Part of me has always been a purist at heart and believes it is important to cultivate traditional navigational skills. Another part, of course, is just plain lazy and would never think of giving up the convenience of modern electronic navigation. So for the last couple of years, to reconcile these conflicting tendencies, I’ve been conducting an experiment while cruising the New England coast on my own boat. I still use GPS and run electronic charts (on two different devices) to keep track of where I am and where I’m going, but I don’t enter any waypoints to navigate to.

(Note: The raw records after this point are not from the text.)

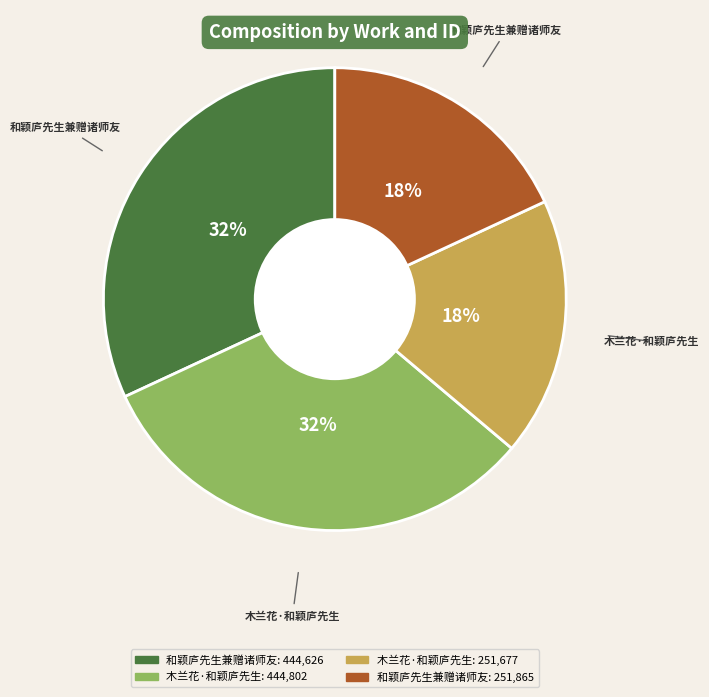

Does any single category account for the majority?

No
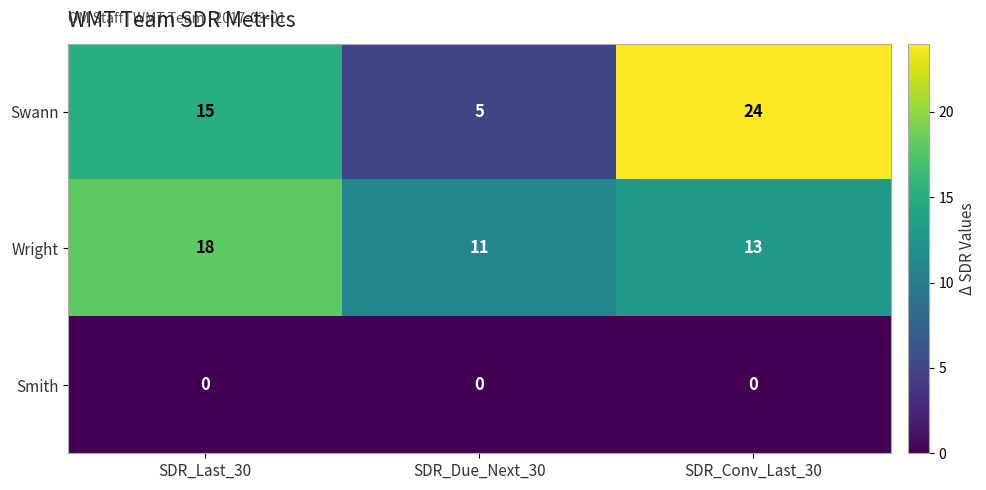

Which series has the widest spread of values?

Swann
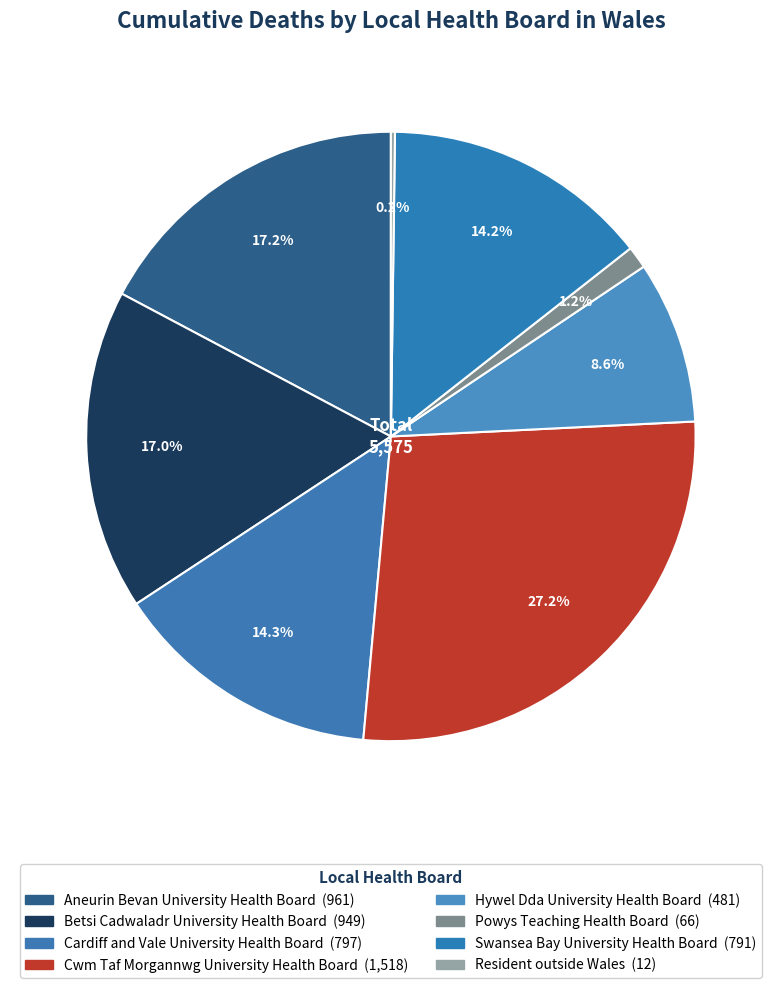

How many segments does this pie chart have?

8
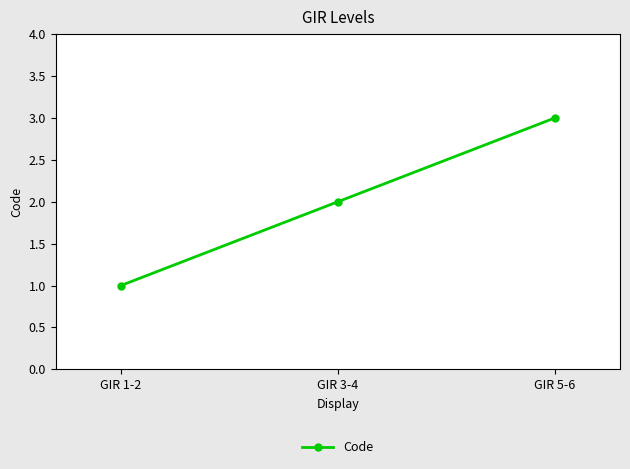

How many values are below 2?

1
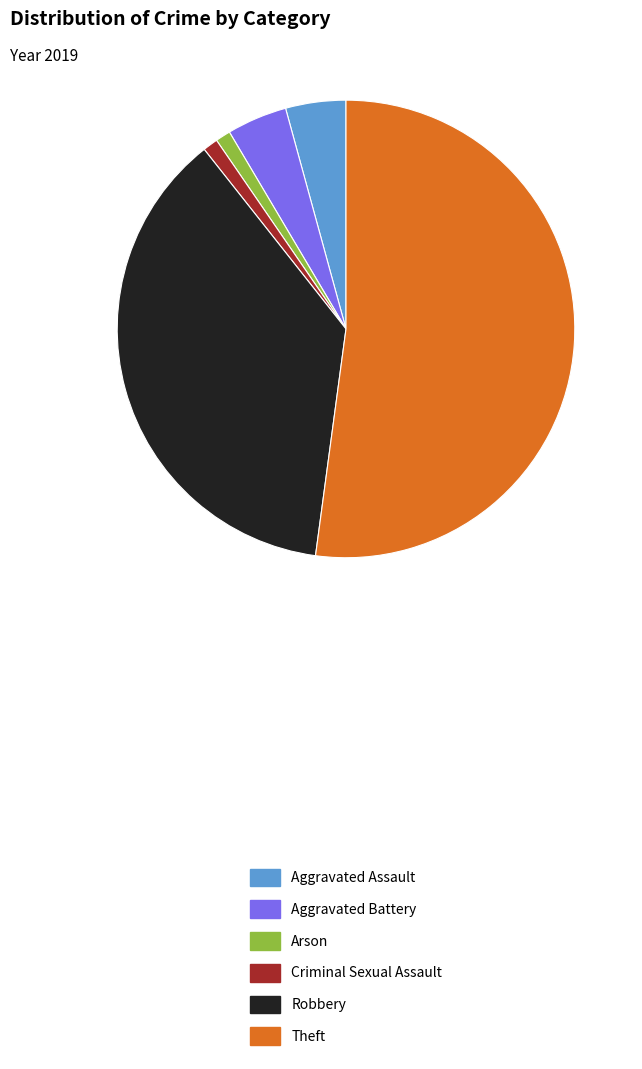

The Robbery slice represents 37% of the pie. True or false?

True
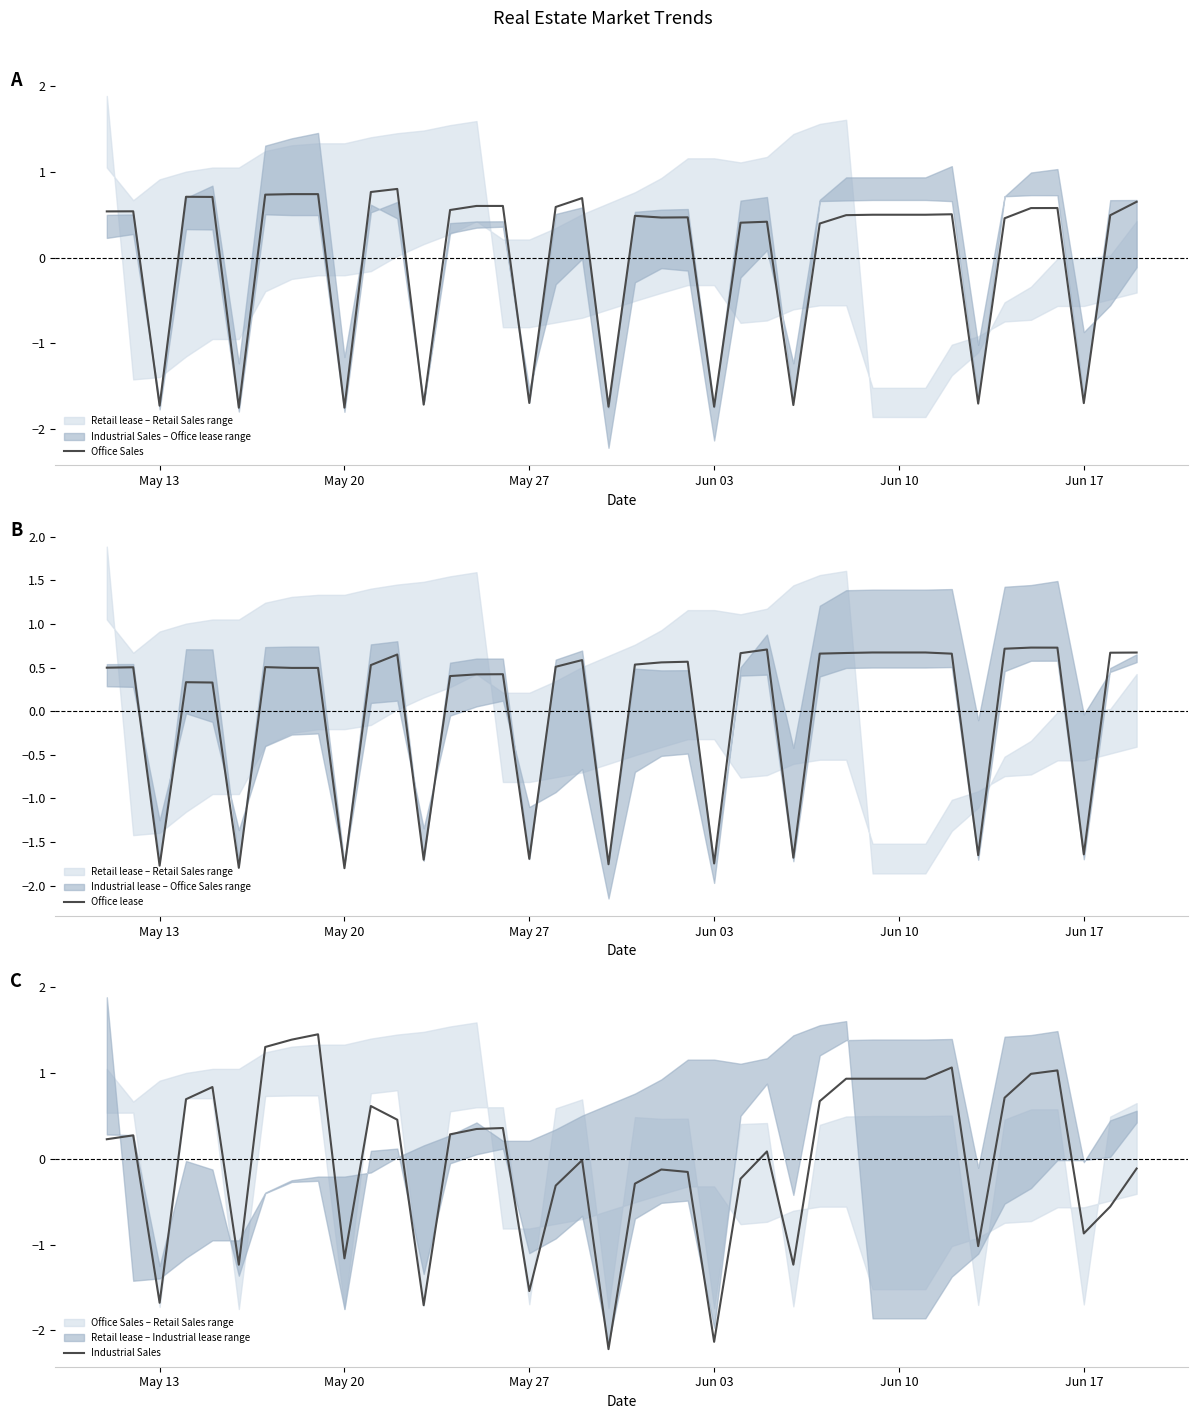

Reading left to right, transcribe all the data shown in this chart.

Office Sales: 0.5	0.5	-1.7	0.7	0.7	-1.8	0.7	0.7	0.7	-1.7	0.8	0.8	-1.7	0.6	0.6	0.6	-1.7	0.6	0.7	-1.7	0.5	0.5	0.5	-1.7	0.4	0.4	-1.7	0.4	0.5	0.5	0.5	0.5	0.5	-1.7	0.5	0.6	0.6	-1.7	0.5	0.7
Office lease: 0.5	0.5	-1.8	0.3	0.3	-1.8	0.5	0.5	0.5	-1.8	0.5	0.6	-1.7	0.4	0.4	0.4	-1.7	0.5	0.6	-1.8	0.5	0.6	0.6	-1.7	0.7	0.7	-1.7	0.7	0.7	0.7	0.7	0.7	0.7	-1.6	0.7	0.7	0.7	-1.6	0.7	0.7
Industrial Sales: 0.2	0.3	-1.7	0.7	0.8	-1.2	1.3	1.4	1.5	-1.2	0.6	0.5	-1.7	0.3	0.3	0.4	-1.5	-0.3	-0.0	-2.2	-0.3	-0.1	-0.2	-2.1	-0.2	0.1	-1.2	0.7	0.9	0.9	0.9	0.9	1.1	-1.0	0.7	1.0	1.0	-0.9	-0.6	-0.1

It has proved a marvelous compromise. I still have the security of always knowing where I am, but without a waypoint on my screen, my thinking is both more fluid and more analytical. Instead of fixating on displayed distance, bearing, cross-track error and time-to-go values, I spend much more time relating what I see on my chart to what I see around me. I no longer think in terms of getting to any specific spot, aside from my ultimate destination, but instead evaluate my progress more generally, thinking in terms of apparent wind angles, likely wind shifts and general areas where I might change direction. I estimate in my head distances and relative bearings and sometimes (egad!) even use dividers and a parallel ruler on a trusty old paper chart to confirm my guesses. In short: I think much more like a sailor.
Here’s another trick I’ve come to recently: turning on the track feature on my chartplotter. This is something I never used to do. Like an egotistical Italian race-car driver I always figured what was behind me wasn’t important. But now I find that referring to a line on a chart showing exactly where I’ve been allows me to extrapolate and perceive more accurately, and again more fluidly, where it is I am going. Where before, when navigating to a waypoint, I simply stared at an ever fluctuating course-over-ground value and tried to match it to a fixed bearing-to-waypoint value (or worse, just punched the steer-to-waypoint button), I now glance at my track and can feel in my guts whether I’m still on a proper course or not.
On long passages, I do still use waypoints to orient my thinking. And of course, I still use them when navigating in fog. Otherwise, I have cast them aside and am free of their tyranny. You should try it sometime. You just might like it.